Functional studies in model organisms, such as vertebrates and Drosophila, have shown that basic Helix-loop-Helix (bHLH) proteins have important roles in different steps of neurogenesis, from the acquisition of neural fate to the differentiation into specific neural cell types. However, these studies highlighted many differences in the expression and function of orthologous bHLH proteins during neural development between vertebrates and Drosophila. To understand how the functions of neural bHLH genes have evolved among bilaterians, we have performed a detailed study of bHLH genes during nervous system development in the polychaete annelid, Platynereis dumerilii, an organism which is evolutionary distant from both Drosophila and vertebrates.

Results

We have studied Platynereis orthologs of the most important vertebrate neural bHLH genes, i.e. achaete-scute, neurogenin, atonal, olig, and NeuroD genes, the latter two being genes absent of the Drosophila genome. We observed that all these genes have specific expression patterns during nervous system formation in Platynereis. Our data suggest that in Platynereis, like in vertebrates but unlike Drosophila, (i) neurogenin is the main proneural gene for the formation of the trunk central nervous system, (ii) achaete-scute and olig genes are involved in neural subtype specification in the central nervous system, in particular in the specification of the serotonergic phenotype.

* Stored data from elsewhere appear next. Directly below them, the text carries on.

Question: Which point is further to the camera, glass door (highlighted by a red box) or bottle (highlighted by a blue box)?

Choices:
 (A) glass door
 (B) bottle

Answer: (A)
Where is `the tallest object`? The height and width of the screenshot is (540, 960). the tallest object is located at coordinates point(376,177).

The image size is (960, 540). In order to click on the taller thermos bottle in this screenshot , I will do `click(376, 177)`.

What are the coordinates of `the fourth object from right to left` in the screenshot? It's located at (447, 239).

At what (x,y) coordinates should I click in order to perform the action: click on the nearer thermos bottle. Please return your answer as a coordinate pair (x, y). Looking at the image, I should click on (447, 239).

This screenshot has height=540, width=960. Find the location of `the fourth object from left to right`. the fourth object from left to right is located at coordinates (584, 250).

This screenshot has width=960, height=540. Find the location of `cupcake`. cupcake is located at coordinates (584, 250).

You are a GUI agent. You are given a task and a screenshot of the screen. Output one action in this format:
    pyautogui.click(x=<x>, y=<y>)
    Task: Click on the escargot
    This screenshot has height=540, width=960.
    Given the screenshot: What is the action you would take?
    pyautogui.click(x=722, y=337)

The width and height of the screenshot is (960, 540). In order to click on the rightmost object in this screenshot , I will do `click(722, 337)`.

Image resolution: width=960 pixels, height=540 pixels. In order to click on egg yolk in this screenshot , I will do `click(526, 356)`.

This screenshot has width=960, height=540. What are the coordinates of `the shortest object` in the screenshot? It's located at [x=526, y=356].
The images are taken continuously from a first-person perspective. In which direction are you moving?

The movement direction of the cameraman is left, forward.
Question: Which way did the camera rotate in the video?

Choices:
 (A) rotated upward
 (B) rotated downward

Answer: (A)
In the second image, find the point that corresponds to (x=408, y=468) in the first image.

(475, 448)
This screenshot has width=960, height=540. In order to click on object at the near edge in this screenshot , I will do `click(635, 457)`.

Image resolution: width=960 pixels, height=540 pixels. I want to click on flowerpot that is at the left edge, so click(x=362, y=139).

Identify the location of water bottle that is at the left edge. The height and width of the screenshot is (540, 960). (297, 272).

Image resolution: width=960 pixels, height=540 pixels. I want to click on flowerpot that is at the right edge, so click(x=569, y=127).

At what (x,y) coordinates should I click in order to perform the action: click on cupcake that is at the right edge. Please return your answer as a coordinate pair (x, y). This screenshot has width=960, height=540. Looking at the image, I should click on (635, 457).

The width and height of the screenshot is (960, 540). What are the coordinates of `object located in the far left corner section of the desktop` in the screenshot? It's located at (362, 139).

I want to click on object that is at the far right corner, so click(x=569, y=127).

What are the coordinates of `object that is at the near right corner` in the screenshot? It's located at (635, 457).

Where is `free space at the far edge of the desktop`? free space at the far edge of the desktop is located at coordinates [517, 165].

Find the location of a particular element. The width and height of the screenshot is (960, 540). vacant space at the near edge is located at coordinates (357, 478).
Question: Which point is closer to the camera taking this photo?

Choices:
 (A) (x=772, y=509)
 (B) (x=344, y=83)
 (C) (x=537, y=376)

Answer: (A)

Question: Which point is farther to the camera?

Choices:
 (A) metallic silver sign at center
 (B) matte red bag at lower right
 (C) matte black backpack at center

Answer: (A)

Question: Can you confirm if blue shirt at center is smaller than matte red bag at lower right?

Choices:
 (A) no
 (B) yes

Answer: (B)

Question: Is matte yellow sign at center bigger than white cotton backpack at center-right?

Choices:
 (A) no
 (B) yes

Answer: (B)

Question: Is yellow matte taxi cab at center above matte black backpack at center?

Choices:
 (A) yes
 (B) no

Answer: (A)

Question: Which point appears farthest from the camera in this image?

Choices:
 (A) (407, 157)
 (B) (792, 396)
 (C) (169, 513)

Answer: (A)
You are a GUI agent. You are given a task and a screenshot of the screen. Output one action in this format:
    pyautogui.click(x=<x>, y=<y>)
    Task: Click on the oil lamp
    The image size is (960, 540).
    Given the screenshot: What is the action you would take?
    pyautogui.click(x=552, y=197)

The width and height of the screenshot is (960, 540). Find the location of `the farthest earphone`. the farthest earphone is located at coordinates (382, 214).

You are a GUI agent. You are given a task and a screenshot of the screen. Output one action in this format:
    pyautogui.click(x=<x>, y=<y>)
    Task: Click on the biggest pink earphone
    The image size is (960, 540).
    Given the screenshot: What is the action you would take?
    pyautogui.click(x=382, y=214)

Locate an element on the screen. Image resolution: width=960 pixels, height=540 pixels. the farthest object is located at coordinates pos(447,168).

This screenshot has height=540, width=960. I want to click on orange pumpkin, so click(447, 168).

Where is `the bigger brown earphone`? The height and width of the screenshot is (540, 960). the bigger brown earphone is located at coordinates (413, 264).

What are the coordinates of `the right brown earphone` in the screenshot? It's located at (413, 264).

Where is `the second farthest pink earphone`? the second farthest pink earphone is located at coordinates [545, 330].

In addition, we found that the Platynereis NeuroD gene has a broad and early neuroectodermal expression, which is completely different from the neuronal expression of vertebrate NeuroD genes.

Conclusion

Our analysis suggests that the Platynereis bHLH genes have both proneural and neuronal specification functions, in a way more akin to the vertebrate situation than to that of Drosophila. We conclude that these features are ancestral to bilaterians and have been conserved in the vertebrates and annelids lineages, but have diverged in the evolutionary lineage leading to Drosophila.